Faxe, E-Mails, verschlüsselte Nachrichten in hundert verschiedenen Sprachen wurden für spätere Analysen gespeichert. Verdächtige Übertragungen allerdings wurden von den lauschenden Mitarbeitern notiert und gleich an Ort und Stelle übersetzt.

Sergeant Collins beschloss, die Übertragung aufzuzeichnen, weil sämtliche entscheidende Faktoren auf sie zutrafen: 1. war sie äußerst kurz; 2. erfolgte keinerlei Reaktion des Angerufenen; 3. enthielt sie keine persönliche Begrüßung; 4. gab sich keiner der beiden Gesprächspartner zu erkennen; 5. ergab sie keinen Sinn; und 6. wurde auf etwas Bezug genommen – in diesem Fall auf »Steinrinder«.

Sergeant Collins, dessen Großvater aus Pakistan stammte, verstand Paschtunisch, die Sprache, in der die Nachricht übermittelt wurde.

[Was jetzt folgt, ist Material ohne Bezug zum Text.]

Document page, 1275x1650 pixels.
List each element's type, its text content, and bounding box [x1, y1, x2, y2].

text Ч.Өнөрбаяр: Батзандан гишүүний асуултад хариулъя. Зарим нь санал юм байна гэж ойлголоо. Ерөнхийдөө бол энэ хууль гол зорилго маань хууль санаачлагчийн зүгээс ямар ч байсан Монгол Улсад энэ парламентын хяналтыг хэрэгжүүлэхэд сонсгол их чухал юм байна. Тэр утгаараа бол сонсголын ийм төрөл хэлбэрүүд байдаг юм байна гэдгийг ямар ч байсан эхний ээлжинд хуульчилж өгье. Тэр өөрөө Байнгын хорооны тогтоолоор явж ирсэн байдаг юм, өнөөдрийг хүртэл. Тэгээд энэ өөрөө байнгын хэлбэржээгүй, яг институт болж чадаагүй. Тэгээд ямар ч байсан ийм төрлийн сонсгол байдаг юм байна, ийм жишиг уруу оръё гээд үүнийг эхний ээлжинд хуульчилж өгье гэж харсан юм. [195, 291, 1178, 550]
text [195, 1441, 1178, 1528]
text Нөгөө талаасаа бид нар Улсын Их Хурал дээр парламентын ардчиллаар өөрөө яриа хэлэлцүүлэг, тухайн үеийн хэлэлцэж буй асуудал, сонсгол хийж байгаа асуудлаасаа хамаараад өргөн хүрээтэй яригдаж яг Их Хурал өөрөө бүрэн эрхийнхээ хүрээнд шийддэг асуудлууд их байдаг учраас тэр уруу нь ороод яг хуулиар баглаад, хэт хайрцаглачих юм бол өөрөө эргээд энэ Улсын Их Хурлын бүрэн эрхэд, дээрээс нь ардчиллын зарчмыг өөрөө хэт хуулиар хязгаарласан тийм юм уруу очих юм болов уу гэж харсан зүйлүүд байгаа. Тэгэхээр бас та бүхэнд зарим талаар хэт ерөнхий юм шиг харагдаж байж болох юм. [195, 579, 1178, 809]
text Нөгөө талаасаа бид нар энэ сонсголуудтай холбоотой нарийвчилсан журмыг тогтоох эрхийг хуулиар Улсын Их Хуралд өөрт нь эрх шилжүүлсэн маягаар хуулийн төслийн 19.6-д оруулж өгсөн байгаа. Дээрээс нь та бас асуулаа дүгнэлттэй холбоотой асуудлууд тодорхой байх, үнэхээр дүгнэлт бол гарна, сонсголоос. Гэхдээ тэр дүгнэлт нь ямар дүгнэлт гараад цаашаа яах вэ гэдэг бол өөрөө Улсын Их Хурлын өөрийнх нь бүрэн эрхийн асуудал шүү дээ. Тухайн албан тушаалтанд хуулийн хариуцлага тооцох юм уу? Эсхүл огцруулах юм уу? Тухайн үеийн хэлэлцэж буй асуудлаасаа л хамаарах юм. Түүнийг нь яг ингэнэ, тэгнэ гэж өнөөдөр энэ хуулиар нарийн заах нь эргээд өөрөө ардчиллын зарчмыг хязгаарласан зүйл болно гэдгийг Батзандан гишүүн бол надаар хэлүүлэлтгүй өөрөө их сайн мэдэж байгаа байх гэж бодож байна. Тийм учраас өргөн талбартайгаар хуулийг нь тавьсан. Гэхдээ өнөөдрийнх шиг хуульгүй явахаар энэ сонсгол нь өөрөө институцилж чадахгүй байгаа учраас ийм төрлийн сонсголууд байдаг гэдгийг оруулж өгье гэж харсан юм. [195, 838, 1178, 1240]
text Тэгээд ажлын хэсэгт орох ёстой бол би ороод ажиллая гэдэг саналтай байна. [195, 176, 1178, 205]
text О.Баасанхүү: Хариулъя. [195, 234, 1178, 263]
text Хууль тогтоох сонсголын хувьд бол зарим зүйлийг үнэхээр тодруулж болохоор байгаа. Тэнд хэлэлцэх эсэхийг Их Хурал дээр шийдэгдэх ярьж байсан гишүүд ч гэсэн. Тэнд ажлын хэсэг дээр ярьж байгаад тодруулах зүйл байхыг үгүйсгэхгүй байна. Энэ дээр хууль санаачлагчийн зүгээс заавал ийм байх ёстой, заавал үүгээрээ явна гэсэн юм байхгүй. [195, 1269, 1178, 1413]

Trotzdem benötigte er eine genauere Übersetzung, die er bereits kurz darauf vorliegen hatte. Er wusste mittlerweile, dass der von einem Handy erfolgte Anruf seinen Ausgangspunkt ungefähr 80 Kilometer westlich von Peshawar hatte, irgendwo in Afghanistan.

Daraufhin meldete er sich bei einem zweiten britischen Horchposten in Großbritannien, der die dem Anruf entsprechende Frequenzlinie ebenfalls verfolgen sollte. Es stellte sich heraus, dass die beiden Linien sich in der Stadt Bradford in West Yorkshire schnitten – höchstwahrscheinlich im Stadtzentrum, näher sei es nicht zu bestimmen.

Sergeant Collins meldete dies sofort seinem diensthabenden Captain. Dieser teilte die Auffassung, dass es sich um eine ungewöhnliche Nachricht handelte, und gab den Text zur detaillierten Auswertung weiter an das Government Communications Headquarter (GCHQ) in Cheltenham, Gloucestershire.

Das GCHQ war die Perle der britischen Geheimdienste und verschlang jedes Jahr 1,5 Milliarden Dollar. Die NSA in Maryland teilte nur allzu gern seine sämtlichen Informationen mit Cheltenham, wo 4000 Mitarbeiter in bombensicheren Büros unter einem mit Panzerplatten verstärkten Dach arbeiteten. Es war ein großes kreisförmiges Gebäude mit einem runden Innenhof in der Mitte. Man nannte es »den Donut«.

Nach nicht einmal fünf Minuten hatte das GCHQ seine Analyse erstellt. Die Computersysteme hatten mehrere Milliarden Rechenschritte vollzogen und waren zu der Schlussfolgerung gekommen, dass es sich nicht um einen Code handelte, sondern um verschleierte Sprache mit militärischen Konnotationen.

Wie immer schloss sich die kritische Frage an: Hatte die JSSU auf Zypern soeben eine Nachricht aus dem El-Kaida-Kommandohauptquartier aufgeschnappt? Und kam ihr so entscheidende Bedeutung zu wie bei ihrem größten Triumph vor Jahren, als sie Bin Laden und seine Henker im Hindukusch abgehört hatten?

Auch hier handelte es sich um einen Anruf aus dem Hindukusch. Das GCHQ konnte natürlich nichts über Motiv, Urheber und Empfänger der Nachricht aussagen, über die Bedeutung des von Sergeant Collins aufgezeichneten Signals aber gab es nicht die geringsten Zweifel.

Kurz vor Mittag leiteten sie die Nachricht an die National Security Agency in Fort Meade, Maryland, weiter – an Commander James Ramshawe, dem sie als vertraulich zugestellt wurde.

Shakir Khans Meldung war abgefangen worden.